Within the entries below, please retype exactly the lines starting with the line that has "Inscribirse a la newsletter" and going on through the line that has "juhend, millest leiad skeemide", but not the pictures.

Content starts

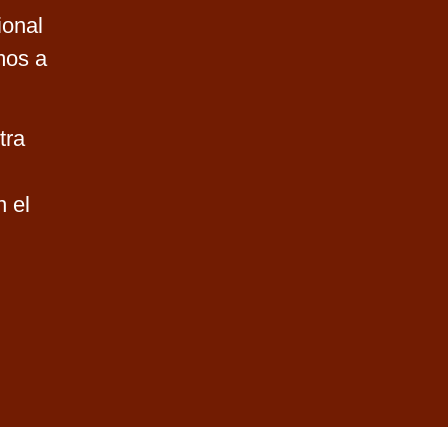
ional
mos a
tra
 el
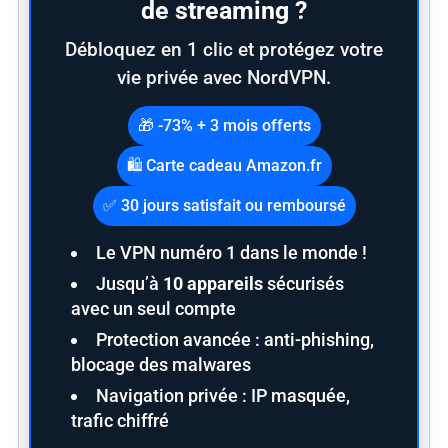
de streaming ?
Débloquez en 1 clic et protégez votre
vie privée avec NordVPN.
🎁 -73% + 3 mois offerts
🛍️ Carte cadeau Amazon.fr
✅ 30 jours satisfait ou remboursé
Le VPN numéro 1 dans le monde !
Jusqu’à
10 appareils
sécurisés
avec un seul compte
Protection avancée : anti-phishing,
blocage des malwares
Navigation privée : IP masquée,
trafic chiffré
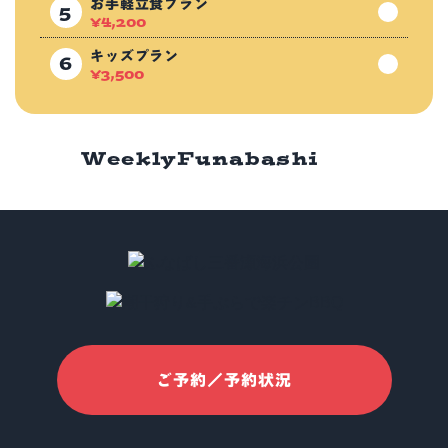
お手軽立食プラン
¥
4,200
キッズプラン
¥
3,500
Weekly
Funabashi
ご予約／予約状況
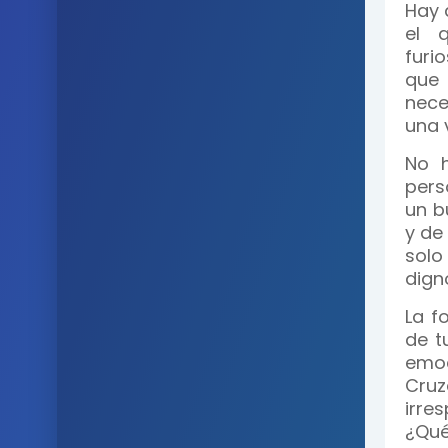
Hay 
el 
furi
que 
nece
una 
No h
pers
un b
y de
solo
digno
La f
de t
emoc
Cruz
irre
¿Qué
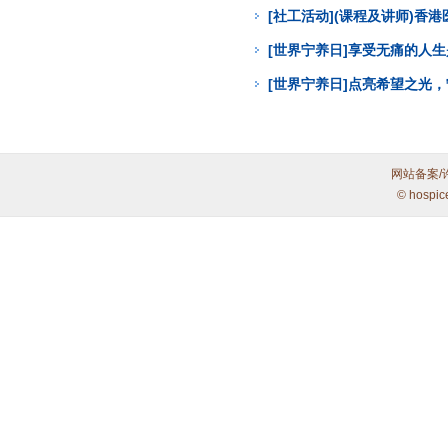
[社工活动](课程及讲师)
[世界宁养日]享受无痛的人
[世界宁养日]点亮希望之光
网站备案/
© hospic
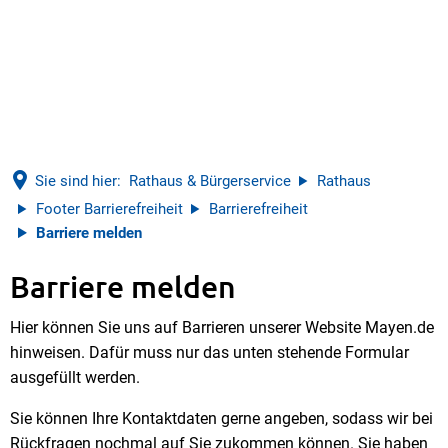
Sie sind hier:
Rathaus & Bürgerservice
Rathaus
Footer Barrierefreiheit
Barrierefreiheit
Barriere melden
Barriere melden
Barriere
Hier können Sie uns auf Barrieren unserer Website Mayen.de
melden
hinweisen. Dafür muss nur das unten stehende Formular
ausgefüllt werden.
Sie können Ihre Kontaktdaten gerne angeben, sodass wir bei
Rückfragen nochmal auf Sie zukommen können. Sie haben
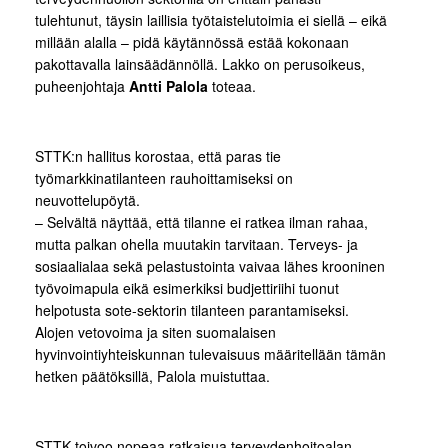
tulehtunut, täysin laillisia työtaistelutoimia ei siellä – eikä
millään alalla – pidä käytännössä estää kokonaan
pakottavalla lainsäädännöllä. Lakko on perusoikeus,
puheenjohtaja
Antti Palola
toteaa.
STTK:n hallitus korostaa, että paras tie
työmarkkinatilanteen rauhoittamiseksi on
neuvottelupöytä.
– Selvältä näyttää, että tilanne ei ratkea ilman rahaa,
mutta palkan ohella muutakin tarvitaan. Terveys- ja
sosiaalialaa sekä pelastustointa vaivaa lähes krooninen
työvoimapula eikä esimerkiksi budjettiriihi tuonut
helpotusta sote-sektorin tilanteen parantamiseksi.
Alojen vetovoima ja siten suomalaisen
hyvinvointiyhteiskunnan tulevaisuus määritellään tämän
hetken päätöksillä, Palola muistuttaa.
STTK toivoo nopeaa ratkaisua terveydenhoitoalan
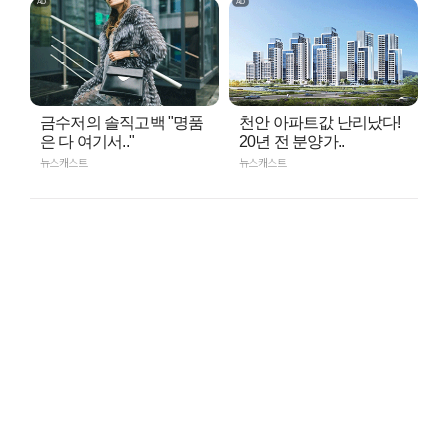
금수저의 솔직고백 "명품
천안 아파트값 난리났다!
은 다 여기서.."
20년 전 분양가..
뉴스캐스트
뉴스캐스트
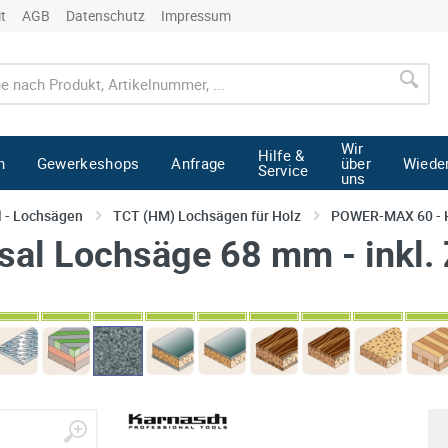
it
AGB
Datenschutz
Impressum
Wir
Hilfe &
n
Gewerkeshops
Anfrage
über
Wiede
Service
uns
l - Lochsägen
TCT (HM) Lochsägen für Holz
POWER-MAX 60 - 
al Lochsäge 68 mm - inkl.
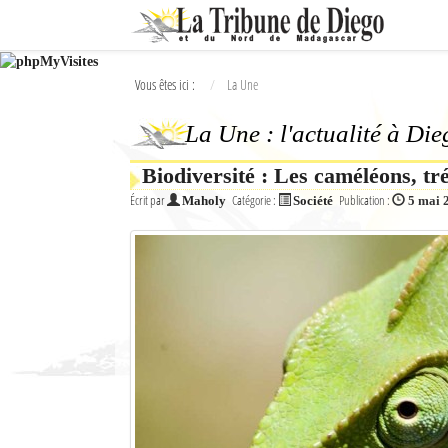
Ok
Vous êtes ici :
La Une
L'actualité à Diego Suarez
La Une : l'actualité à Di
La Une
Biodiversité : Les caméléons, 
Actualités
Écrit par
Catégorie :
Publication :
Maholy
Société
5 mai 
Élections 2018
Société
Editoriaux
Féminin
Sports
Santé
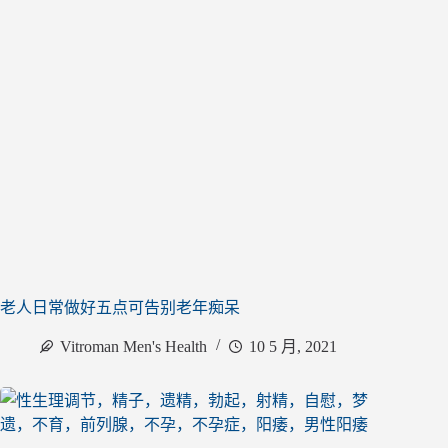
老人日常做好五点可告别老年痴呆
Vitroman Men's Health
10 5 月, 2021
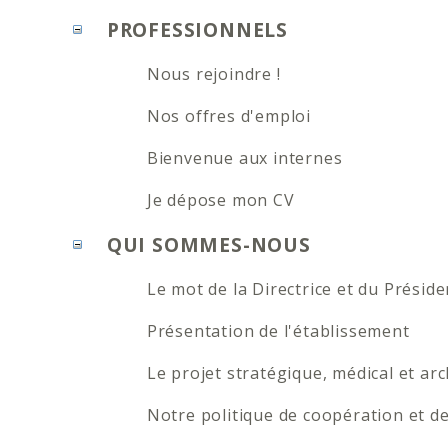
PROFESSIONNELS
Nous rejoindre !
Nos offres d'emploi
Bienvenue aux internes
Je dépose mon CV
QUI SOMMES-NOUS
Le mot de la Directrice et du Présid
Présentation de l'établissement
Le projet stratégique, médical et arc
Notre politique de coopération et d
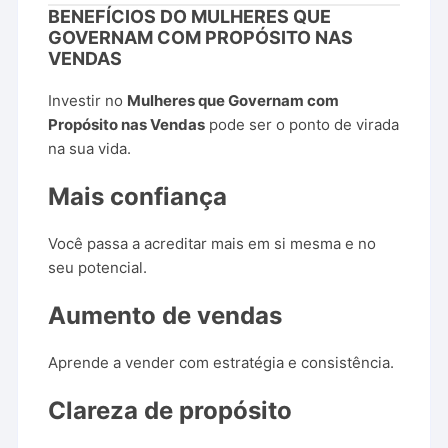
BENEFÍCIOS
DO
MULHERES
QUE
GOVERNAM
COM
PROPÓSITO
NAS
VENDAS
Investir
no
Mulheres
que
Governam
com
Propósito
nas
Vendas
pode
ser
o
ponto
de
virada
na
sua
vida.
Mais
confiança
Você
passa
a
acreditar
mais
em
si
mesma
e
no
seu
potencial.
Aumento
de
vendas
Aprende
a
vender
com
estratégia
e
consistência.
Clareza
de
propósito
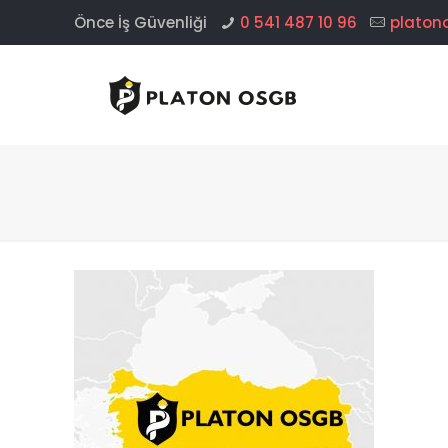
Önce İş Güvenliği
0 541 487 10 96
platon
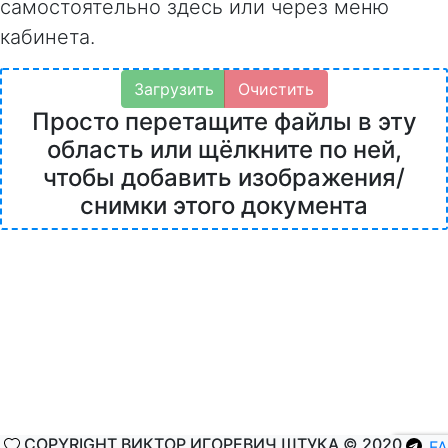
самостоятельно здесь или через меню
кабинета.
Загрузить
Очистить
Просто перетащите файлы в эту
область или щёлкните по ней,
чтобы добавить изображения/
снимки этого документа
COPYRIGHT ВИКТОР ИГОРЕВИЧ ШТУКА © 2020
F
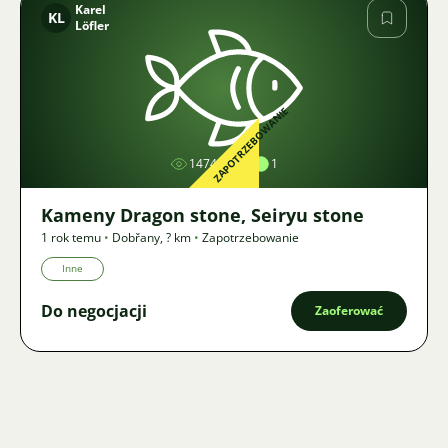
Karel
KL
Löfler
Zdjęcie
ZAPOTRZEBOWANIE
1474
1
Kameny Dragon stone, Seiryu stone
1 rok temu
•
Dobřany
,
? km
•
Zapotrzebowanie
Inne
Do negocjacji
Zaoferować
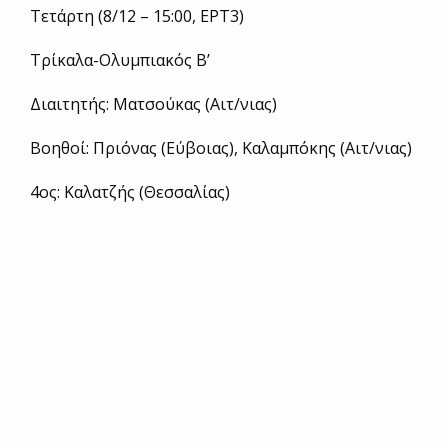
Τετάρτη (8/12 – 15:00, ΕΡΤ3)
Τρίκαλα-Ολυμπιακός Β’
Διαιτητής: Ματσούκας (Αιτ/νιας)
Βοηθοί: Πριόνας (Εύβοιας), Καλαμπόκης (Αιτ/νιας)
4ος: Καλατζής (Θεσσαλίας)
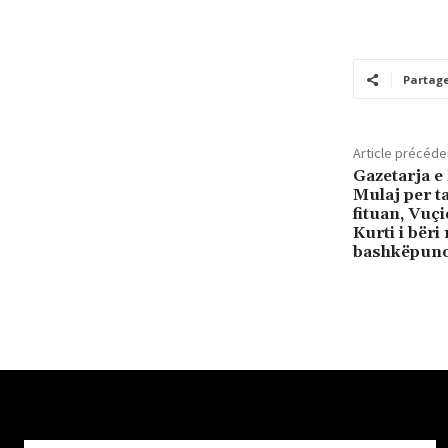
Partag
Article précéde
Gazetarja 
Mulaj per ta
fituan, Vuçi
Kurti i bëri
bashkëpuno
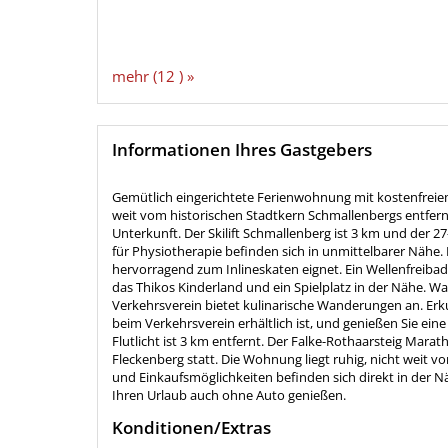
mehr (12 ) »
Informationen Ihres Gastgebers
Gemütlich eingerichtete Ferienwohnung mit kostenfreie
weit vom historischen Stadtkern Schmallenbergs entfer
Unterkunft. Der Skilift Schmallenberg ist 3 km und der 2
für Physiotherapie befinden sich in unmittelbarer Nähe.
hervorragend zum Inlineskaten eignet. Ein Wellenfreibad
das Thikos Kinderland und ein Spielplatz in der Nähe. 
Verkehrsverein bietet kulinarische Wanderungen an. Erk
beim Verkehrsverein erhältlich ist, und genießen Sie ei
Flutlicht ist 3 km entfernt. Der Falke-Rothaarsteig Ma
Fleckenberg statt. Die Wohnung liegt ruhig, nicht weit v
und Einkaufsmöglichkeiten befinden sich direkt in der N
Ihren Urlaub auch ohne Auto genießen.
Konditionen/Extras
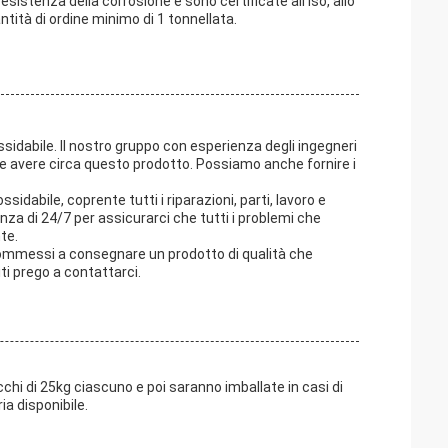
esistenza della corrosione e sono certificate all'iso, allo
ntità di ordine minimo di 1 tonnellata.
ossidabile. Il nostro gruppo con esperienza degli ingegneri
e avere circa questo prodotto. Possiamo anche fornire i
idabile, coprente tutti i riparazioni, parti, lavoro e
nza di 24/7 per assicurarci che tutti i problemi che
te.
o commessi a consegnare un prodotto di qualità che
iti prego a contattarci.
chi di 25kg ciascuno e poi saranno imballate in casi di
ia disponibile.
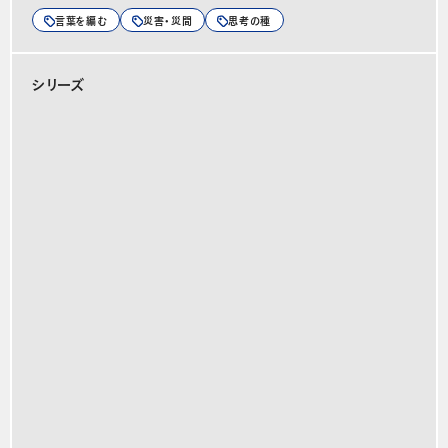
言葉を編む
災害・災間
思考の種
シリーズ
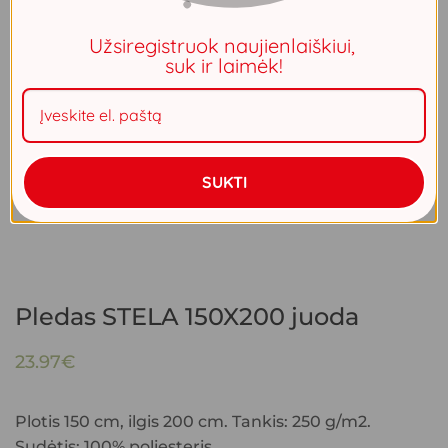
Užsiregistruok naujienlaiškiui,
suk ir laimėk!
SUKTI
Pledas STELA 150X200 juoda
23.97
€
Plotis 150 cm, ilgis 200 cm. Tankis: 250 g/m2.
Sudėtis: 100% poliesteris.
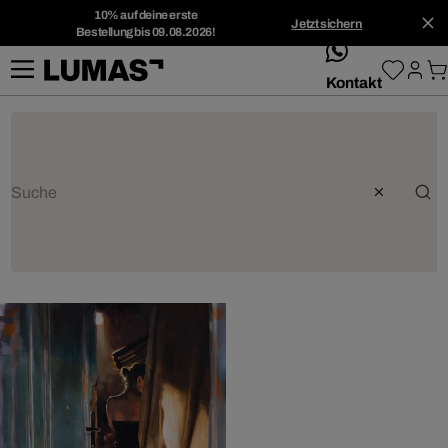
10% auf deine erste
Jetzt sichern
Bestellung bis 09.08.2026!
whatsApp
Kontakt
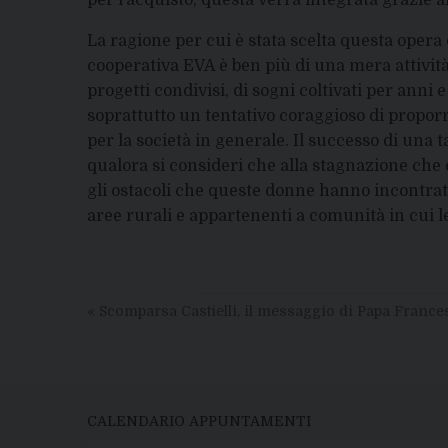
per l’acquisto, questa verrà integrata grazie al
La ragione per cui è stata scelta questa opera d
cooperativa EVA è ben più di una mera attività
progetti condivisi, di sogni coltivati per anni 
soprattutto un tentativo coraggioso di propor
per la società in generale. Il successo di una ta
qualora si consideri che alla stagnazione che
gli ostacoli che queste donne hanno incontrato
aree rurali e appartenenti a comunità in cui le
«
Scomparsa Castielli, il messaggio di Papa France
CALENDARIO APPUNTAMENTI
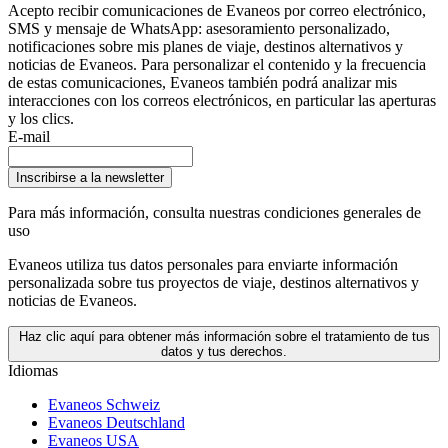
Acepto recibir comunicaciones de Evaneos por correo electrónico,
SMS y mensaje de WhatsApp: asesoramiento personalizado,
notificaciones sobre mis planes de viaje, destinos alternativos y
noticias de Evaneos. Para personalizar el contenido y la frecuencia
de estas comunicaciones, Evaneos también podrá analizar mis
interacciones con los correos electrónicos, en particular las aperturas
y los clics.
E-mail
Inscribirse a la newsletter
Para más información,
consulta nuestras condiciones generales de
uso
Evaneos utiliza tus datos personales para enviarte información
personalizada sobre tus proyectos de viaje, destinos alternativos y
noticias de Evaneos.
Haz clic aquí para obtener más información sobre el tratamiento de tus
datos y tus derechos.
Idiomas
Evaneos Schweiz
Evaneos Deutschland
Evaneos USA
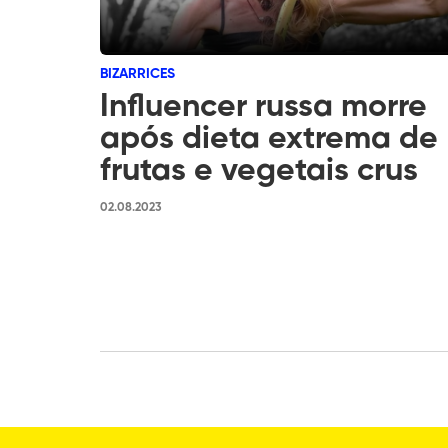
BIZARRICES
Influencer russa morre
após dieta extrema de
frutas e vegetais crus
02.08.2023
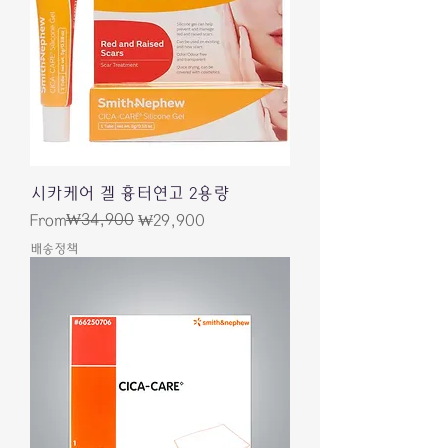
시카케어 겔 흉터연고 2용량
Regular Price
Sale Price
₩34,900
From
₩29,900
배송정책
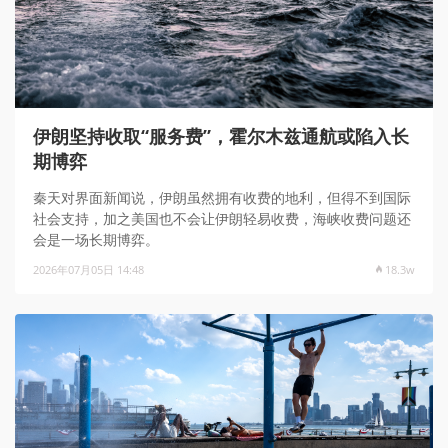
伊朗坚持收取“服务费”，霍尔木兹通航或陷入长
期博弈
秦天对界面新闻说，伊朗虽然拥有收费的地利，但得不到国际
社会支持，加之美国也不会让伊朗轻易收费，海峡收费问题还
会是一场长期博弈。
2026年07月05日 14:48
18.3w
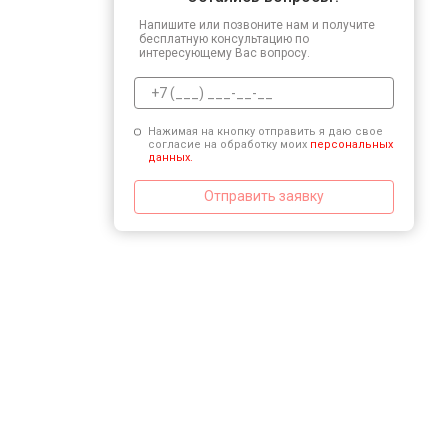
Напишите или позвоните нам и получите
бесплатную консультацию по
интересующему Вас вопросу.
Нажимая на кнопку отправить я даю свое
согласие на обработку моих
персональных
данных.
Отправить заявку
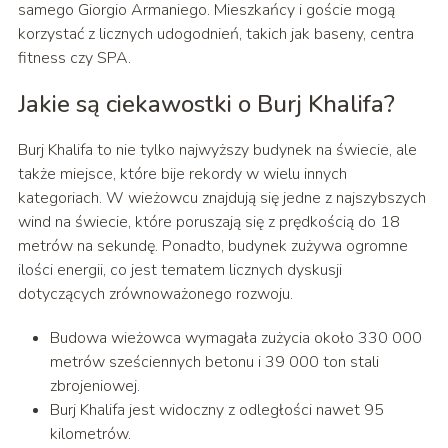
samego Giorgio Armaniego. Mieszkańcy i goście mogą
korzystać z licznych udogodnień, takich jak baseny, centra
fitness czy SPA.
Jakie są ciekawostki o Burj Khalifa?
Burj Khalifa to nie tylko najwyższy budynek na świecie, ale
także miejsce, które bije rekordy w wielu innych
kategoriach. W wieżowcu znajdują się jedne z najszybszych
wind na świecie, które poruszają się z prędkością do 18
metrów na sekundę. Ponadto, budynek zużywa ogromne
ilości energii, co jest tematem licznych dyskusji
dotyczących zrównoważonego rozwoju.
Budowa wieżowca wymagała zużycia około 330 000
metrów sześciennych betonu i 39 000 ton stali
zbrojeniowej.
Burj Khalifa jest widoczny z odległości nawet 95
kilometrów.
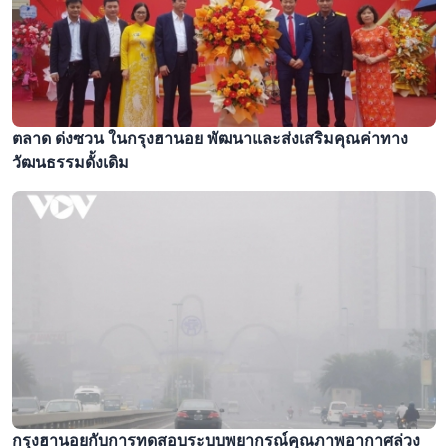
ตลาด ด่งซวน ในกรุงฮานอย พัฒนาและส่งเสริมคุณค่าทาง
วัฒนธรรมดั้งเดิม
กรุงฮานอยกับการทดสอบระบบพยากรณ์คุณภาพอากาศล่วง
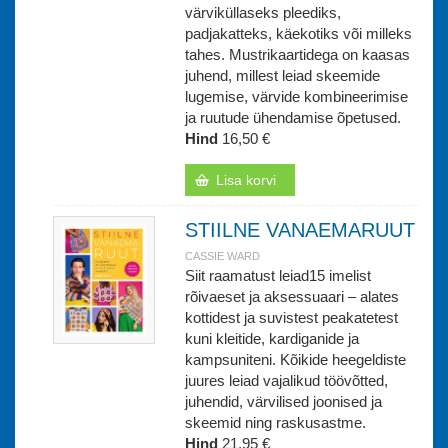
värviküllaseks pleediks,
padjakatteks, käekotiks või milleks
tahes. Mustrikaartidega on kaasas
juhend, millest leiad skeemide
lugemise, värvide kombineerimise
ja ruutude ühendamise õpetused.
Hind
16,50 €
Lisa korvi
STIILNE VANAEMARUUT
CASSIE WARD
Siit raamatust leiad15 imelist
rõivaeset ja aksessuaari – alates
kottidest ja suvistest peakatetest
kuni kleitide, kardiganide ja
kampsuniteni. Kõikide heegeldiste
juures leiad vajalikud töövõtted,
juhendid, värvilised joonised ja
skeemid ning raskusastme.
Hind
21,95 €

Content ends

▶ _Result below_
Inscribirse a la newsletter
Para más información,
consulta nuestras condiciones generales de
uso
Evaneos utiliza tus datos personales para enviarte información
personalizada sobre tus proyectos de viaje, destinos alternativos y
noticias de Evaneos.
Haz clic aquí para obtener más información sobre el tratamiento de tus
datos y tus derechos.
Idiomas
Evaneos Schweiz
Evaneos Deutschland
Evaneos USA
BIZARRICES
Influencer russa morre
após dieta extrema de
frutas e vegetais crus
02.08.2023
시카케어 겔 흉터연고 2용량
Regular Price
Sale Price
₩34,900
From
₩29,900
배송정책
伊朗坚持收取“服务费”，霍尔木兹通航或陷入长
期博弈
秦天对界面新闻说，伊朗虽然拥有收费的地利，但得不到国际
社会支持，加之美国也不会让伊朗轻易收费，海峡收费问题还
会是一场长期博弈。
2026年07月05日 14:48
18.3w
Напишите или позвоните нам и получите
бесплатную консультацию по
интересующему Вас вопросу.
Нажимая на кнопку отправить я даю свое
согласие на обработку моих
персональных
данных.
Отправить заявку
samego Giorgio Armaniego. Mieszkańcy i goście mogą
korzystać z licznych udogodnień, takich jak baseny, centra
fitness czy SPA.
Jakie są ciekawostki o Burj Khalifa?
Burj Khalifa to nie tylko najwyższy budynek na świecie, ale
także miejsce, które bije rekordy w wielu innych
kategoriach. W wieżowcu znajdują się jedne z najszybszych
wind na świecie, które poruszają się z prędkością do 18
metrów na sekundę. Ponadto, budynek zużywa ogromne
ilości energii, co jest tematem licznych dyskusji
dotyczących zrównoważonego rozwoju.
Budowa wieżowca wymagała zużycia około 330 000
metrów sześciennych betonu i 39 000 ton stali
zbrojeniowej.
Burj Khalifa jest widoczny z odległości nawet 95
kilometrów.
ตลาด ด่งซวน ในกรุงฮานอย พัฒนาและส่งเสริมคุณค่าทาง
วัฒนธรรมดั้งเดิม
กรุงฮานอยกับการทดสอบระบบพยากรณ์คุณภาพอากาศล่วง
värviküllaseks pleediks,
padjakatteks, käekotiks või milleks
tahes. Mustrikaartidega on kaasas
juhend, millest leiad skeemide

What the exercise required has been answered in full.